Integrity Improves Business – Part 2 of 2
[Part 2 of What is Integrity?]
The effects of out-of-integrity behavior are significantly more damaging than most people believe… or at least, willing to admit.
People tend to view integrity as a virtue that is ‘nice to have’, but not as something that is directly related to performance.
They fail to link the difficulties in their lives or in their organizations to out-of-integrity behavior.
Studies have shown by Gregg Gordon, CEO of Social Science Research Network (SSRN) that focusing on integrity have huge implications for increasing productivity: 100% to 500%. Apparently, people are happier as well. Maybe there is something to being fully-aligned in who we are… while doing work. There is no dissonance between what we do and who we are. Our output is a function of our internal-alignment.
Integrity is a necessary condition for maximum performance…
That is, if something is in integrity – is whole, complete, unbroken – it has maximum workability. But because it takes more than workability (a product of integrity) alone to realize maximum performance, integrity is not a sufficient condition for maximum performance in an organization.

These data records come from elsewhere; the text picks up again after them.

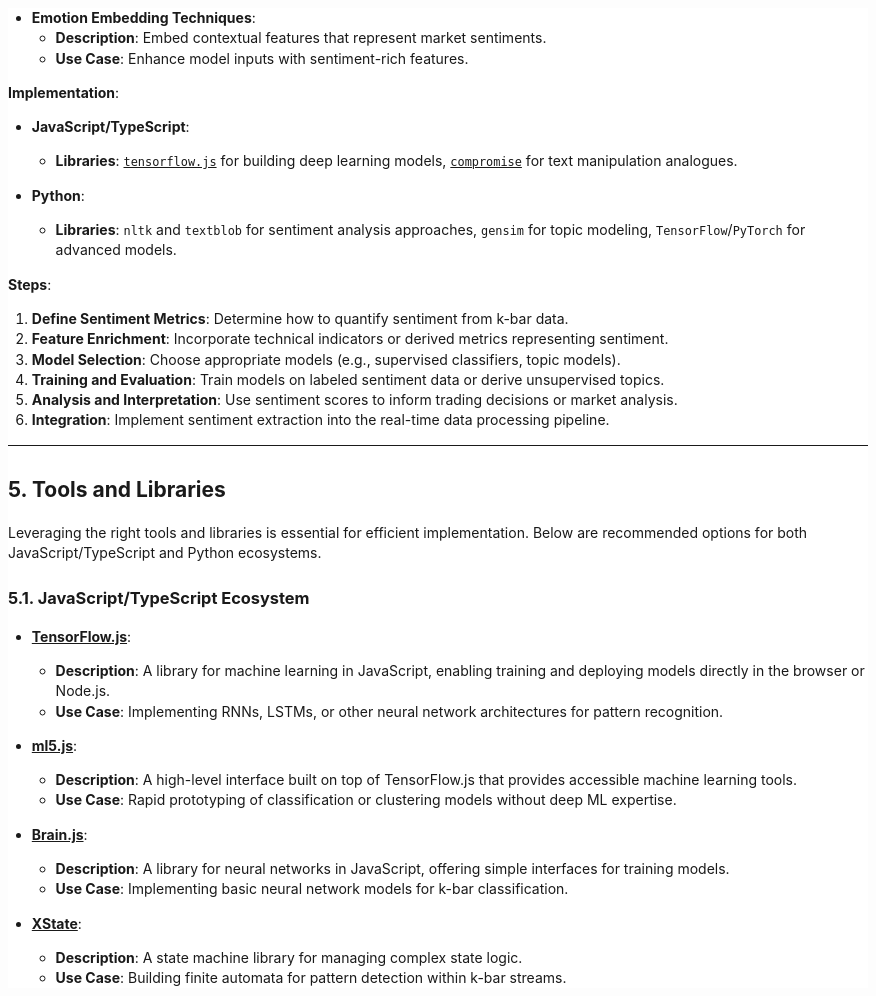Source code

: - **Emotion Embedding Techniques**:
  - **Description**: Embed contextual features that represent market sentiments.
  - **Use Case**: Enhance model inputs with sentiment-rich features.

**Implementation**:

- **JavaScript/TypeScript**:
  - **Libraries**: [`tensorflow.js`](https://www.tensorflow.org/js) for building deep learning models, [`compromise`](https://github.com/spencermountain/compromise) for text manipulation analogues.
  
- **Python**:
  - **Libraries**: `nltk` and `textblob` for sentiment analysis approaches, `gensim` for topic modeling, `TensorFlow`/`PyTorch` for advanced models.

**Steps**:

1. **Define Sentiment Metrics**: Determine how to quantify sentiment from k-bar data.
2. **Feature Enrichment**: Incorporate technical indicators or derived metrics representing sentiment.
3. **Model Selection**: Choose appropriate models (e.g., supervised classifiers, topic models).
4. **Training and Evaluation**: Train models on labeled sentiment data or derive unsupervised topics.
5. **Analysis and Interpretation**: Use sentiment scores to inform trading decisions or market analysis.
6. **Integration**: Implement sentiment extraction into the real-time data processing pipeline.

---

## **5. Tools and Libraries**

Leveraging the right tools and libraries is essential for efficient implementation. Below are recommended options for both JavaScript/TypeScript and Python ecosystems.

### **5.1. JavaScript/TypeScript Ecosystem**

- **[TensorFlow.js](https://www.tensorflow.org/js)**:
  - **Description**: A library for machine learning in JavaScript, enabling training and deploying models directly in the browser or Node.js.
  - **Use Case**: Implementing RNNs, LSTMs, or other neural network architectures for pattern recognition.

- **[ml5.js](https://ml5js.org/)**:
  - **Description**: A high-level interface built on top of TensorFlow.js that provides accessible machine learning tools.
  - **Use Case**: Rapid prototyping of classification or clustering models without deep ML expertise.

- **[Brain.js](https://brain.js.org/)**:
  - **Description**: A library for neural networks in JavaScript, offering simple interfaces for training models.
  - **Use Case**: Implementing basic neural network models for k-bar classification.

- **[XState](https://xstate.js.org/)**:
  - **Description**: A state machine library for managing complex state logic.
  - **Use Case**: Building finite automata for pattern detection within k-bar streams.

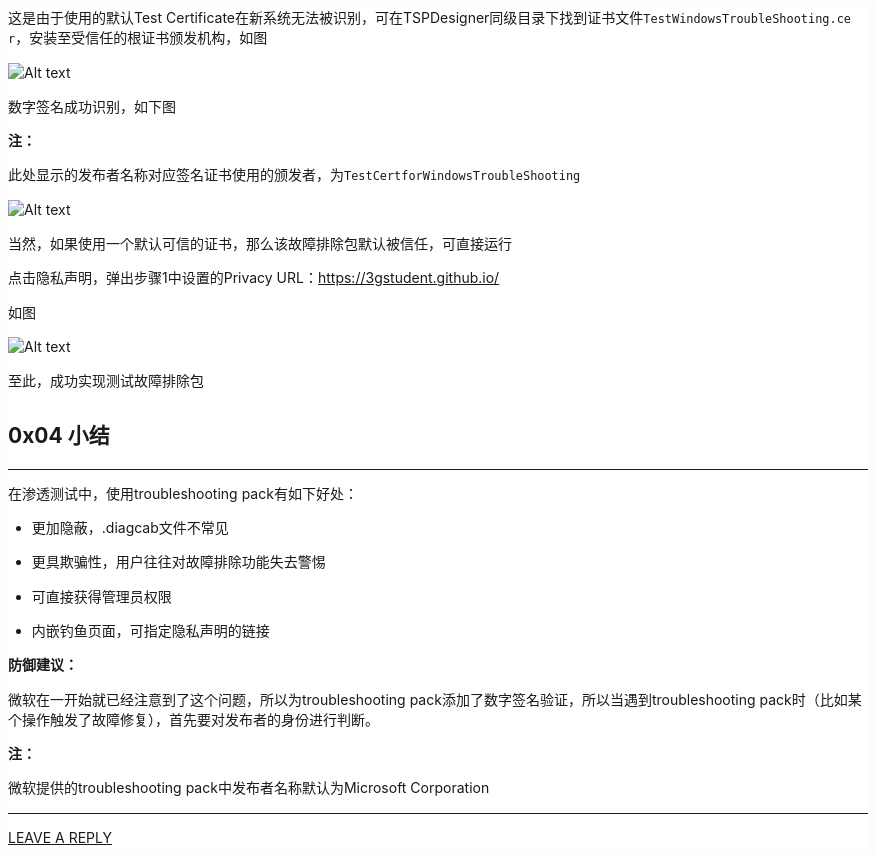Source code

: 
这是由于使用的默认Test Certificate在新系统无法被识别，可在TSPDesigner同级目录下找到证书文件`TestWindowsTroubleShooting.cer`，安装至受信任的根证书颁发机构，如图

![Alt text](https://raw.githubusercontent.com/3gstudent/BlogPic/master/2016-10-13/3-4.png)


数字签名成功识别，如下图

**注：**

此处显示的发布者名称对应签名证书使用的颁发者，为`TestCertforWindowsTroubleShooting`

![Alt text](https://raw.githubusercontent.com/3gstudent/BlogPic/master/2016-10-13/3-5.png)


当然，如果使用一个默认可信的证书，那么该故障排除包默认被信任，可直接运行


点击隐私声明，弹出步骤1中设置的Privacy URL：https://3gstudent.github.io/

如图

![Alt text](https://raw.githubusercontent.com/3gstudent/BlogPic/master/2016-10-13/3-6.png)

至此，成功实现测试故障排除包
## 0x04 小结
---

在渗透测试中，使用troubleshooting pack有如下好处：

- 更加隐蔽，.diagcab文件不常见

- 更具欺骗性，用户往往对故障排除功能失去警惕

- 可直接获得管理员权限

- 内嵌钓鱼页面，可指定隐私声明的链接


**防御建议：**

微软在一开始就已经注意到了这个问题，所以为troubleshooting pack添加了数字签名验证，所以当遇到troubleshooting pack时（比如某个操作触发了故障修复），首先要对发布者的身份进行判断。

**注：**

微软提供的troubleshooting pack中发布者名称默认为Microsoft Corporation

---


[LEAVE A REPLY](https://github.com/3gstudent/feedback/issues/new)
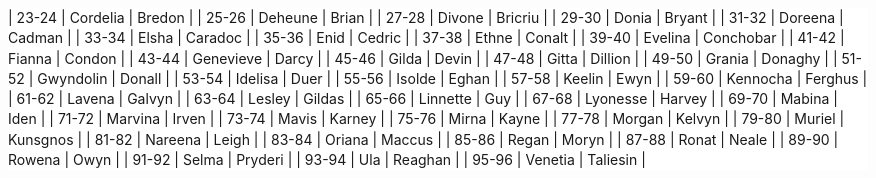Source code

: | 23-24 | Cordelia  | Bredon           |
| 25-26 | Deheune   | Brian            |
| 27-28 | Divone    | Bricriu          |
| 29-30 | Donia     | Bryant           |
| 31-32 | Doreena   | Cadman           |
| 33-34 | Elsha     | Caradoc          |
| 35-36 | Enid      | Cedric           |
| 37-38 | Ethne     | Conalt           |
| 39-40 | Evelina   | Conchobar        |
| 41-42 | Fianna    | Condon           |
| 43-44 | Genevieve | Darcy            |
| 45-46 | Gilda     | Devin            |
| 47-48 | Gitta     | Dillion          |
| 49-50 | Grania    | Donaghy          |
| 51-52 | Gwyndolin | Donall           |
| 53-54 | Idelisa   | Duer             |
| 55-56 | Isolde    | Eghan            |
| 57-58 | Keelin    | Ewyn             |
| 59-60 | Kennocha  | Ferghus          |
| 61-62 | Lavena    | Galvyn           |
| 63-64 | Lesley    | Gildas           |
| 65-66 | Linnette  | Guy              |
| 67-68 | Lyonesse  | Harvey           |
| 69-70 | Mabina    | Iden             |
| 71-72 | Marvina   | Irven            |
| 73-74 | Mavis     | Karney           |
| 75-76 | Mirna     | Kayne            |
| 77-78 | Morgan    | Kelvyn           |
| 79-80 | Muriel    | Kunsgnos         |
| 81-82 | Nareena   | Leigh            |
| 83-84 | Oriana    | Maccus           |
| 85-86 | Regan     | Moryn            |
| 87-88 | Ronat     | Neale            |
| 89-90 | Rowena    | Owyn             |
| 91-92 | Selma     | Pryderi          |
| 93-94 | Ula       | Reaghan          |
| 95-96 | Venetia   | Taliesin         |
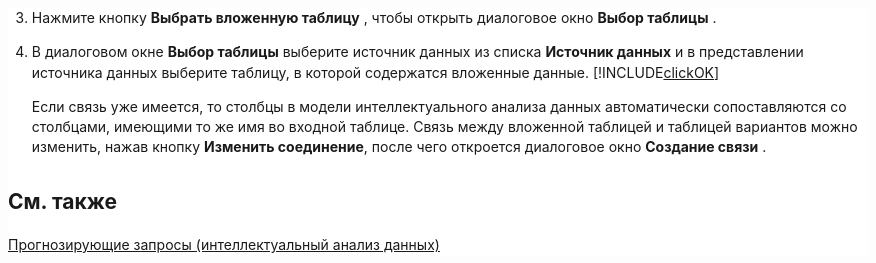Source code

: 3.  Нажмите кнопку **Выбрать вложенную таблицу** , чтобы открыть диалоговое окно **Выбор таблицы** .  
  
4.  В диалоговом окне **Выбор таблицы** выберите источник данных из списка **Источник данных** и в представлении источника данных выберите таблицу, в которой содержатся вложенные данные. [!INCLUDE[clickOK](../../includes/clickok-md.md)]  
  
     Если связь уже имеется, то столбцы в модели интеллектуального анализа данных автоматически сопоставляются со столбцами, имеющими то же имя во входной таблице. Связь между вложенной таблицей и таблицей вариантов можно изменить, нажав кнопку **Изменить соединение**, после чего откроется диалоговое окно **Создание связи** .  
  
## <a name="see-also"></a>См. также  
 [Прогнозирующие запросы (интеллектуальный анализ данных)](../../analysis-services/data-mining/prediction-queries-data-mining.md)  
  
  
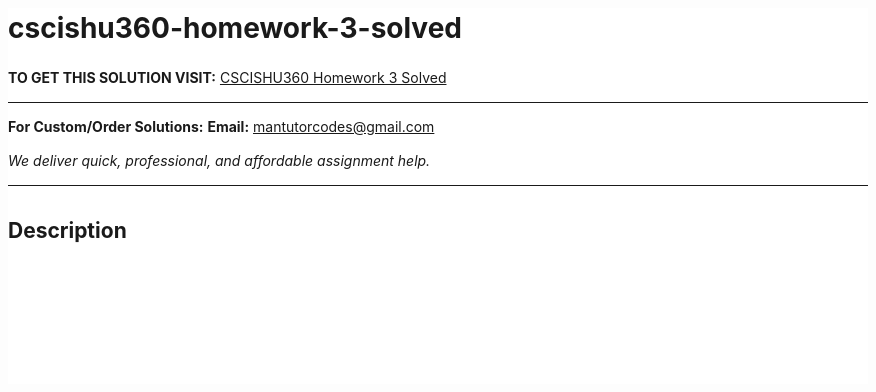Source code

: # cscishu360-homework-3-solved
**TO GET THIS SOLUTION VISIT:** [CSCISHU360 Homework 3 Solved](https://mantutor.com/product/cscishu360-instructions-solved-2/)


---

**For Custom/Order Solutions:** **Email:** mantutorcodes@gmail.com  

*We deliver quick, professional, and affordable assignment help.*

---

<h2>Description</h2>



<div class="kk-star-ratings kksr-auto kksr-align-center kksr-valign-top" data-payload="{&quot;align&quot;:&quot;center&quot;,&quot;id&quot;:&quot;114900&quot;,&quot;slug&quot;:&quot;default&quot;,&quot;valign&quot;:&quot;top&quot;,&quot;ignore&quot;:&quot;&quot;,&quot;reference&quot;:&quot;auto&quot;,&quot;class&quot;:&quot;&quot;,&quot;count&quot;:&quot;3&quot;,&quot;legendonly&quot;:&quot;&quot;,&quot;readonly&quot;:&quot;&quot;,&quot;score&quot;:&quot;5&quot;,&quot;starsonly&quot;:&quot;&quot;,&quot;best&quot;:&quot;5&quot;,&quot;gap&quot;:&quot;4&quot;,&quot;greet&quot;:&quot;Rate this product&quot;,&quot;legend&quot;:&quot;5\/5 - (3 votes)&quot;,&quot;size&quot;:&quot;24&quot;,&quot;title&quot;:&quot;CSCISHU360 Homework 3 Solved&quot;,&quot;width&quot;:&quot;138&quot;,&quot;_legend&quot;:&quot;{score}\/{best} - ({count} {votes})&quot;,&quot;font_factor&quot;:&quot;1.25&quot;}">

<div class="kksr-stars">

<div class="kksr-stars-inactive">
            <div class="kksr-star" data-star="1" style="padding-right: 4px">


<div class="kksr-icon" style="width: 24px; height: 24px;"></div>
        </div>
            <div class="kksr-star" data-star="2" style="padding-right: 4px">


<div class="kksr-icon" style="width: 24px; height: 24px;"></div>
        </div>
            <div class="kksr-star" data-star="3" style="padding-right: 4px">


<div class="kksr-icon" style="width: 24px; height: 24px;"></div>
        </div>
            <div class="kksr-star" data-star="4" style="padding-right: 4px">


<div class="kksr-icon" style="width: 24px; height: 24px;"></div>
        </div>
            <div class="kksr-star" data-star="5" style="padding-right: 4px">


<div class="kksr-icon" style="width: 24px; height: 24px;"></div>
        </div>
    </div>

<div class="kksr-stars-active" style="width: 138px;">
            <div class="kksr-star" style="padding-right: 4px">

The costs of dealing with a person or entity that is out-of-integrity are astounding. Imagine a car, for example, when it is out-of-integrity: it becomes unreliable and unpredictable, and it creates those same characteristics in our lives. We become unreliable and unpredictable as the out-of-integrity car has created a lack of integrity in our life, with all sorts of fallout and repercussions that reduce workability.
The same thing is true of our associations with persons, groups or organizations that are out-of-integrity. These effects generally go unrecognized, but they are significant.
For leaders of businesses, the integrity of your business system is absolutely essential. Leaders must create businesses that are systems of integrity, to promote and encourage personal integrity.
What defines your culture is the worst behavior the leader is willing to tolerate.
Integrity for business-systems is a matter of the components that make up the object or system and the relationship between those components. Three critical aspects are their design, the implementation of the design and the use to which the object or system is put. If an object or system is to have maximum opportunity for performance, it must have integrity in each of these aspects. The design must be capable of fulfilling the purpose for which it was designed – sticking to our car example – transportation. While the integrity of a car is static, the designed-purpose of the car is for adults of driving age. The car is not built for a 10-year-old. This distinction – between the integrity of design, the integrity of implementation and the integrity of use, is where leaders must align who they are to the business they have built, the teams they are supporting, and the intended functions of the teams on value-creation.
Summary
- Leader’s must show and live internal consistency to themselves, the system, and the people they employ. They must build systems of integrity.
- Employees can count on consistent systems that align with the purpose, vision, and missions of the company.
When there is internal consistency of the environment (culture) built by the leaders, and the leaders live with integrity and communicate in alignment, workers are happier, deal with less dissonance, and can be fully ‘present’ in the work they do.
Bottom Line
Honoring one’s word is truly an amazing phenomenon. As with the Law of Gravity, the end result is guaranteed. There is simply zero fear in being fully ‘whole’ as a human. This is my desire for myself, and for you my friends.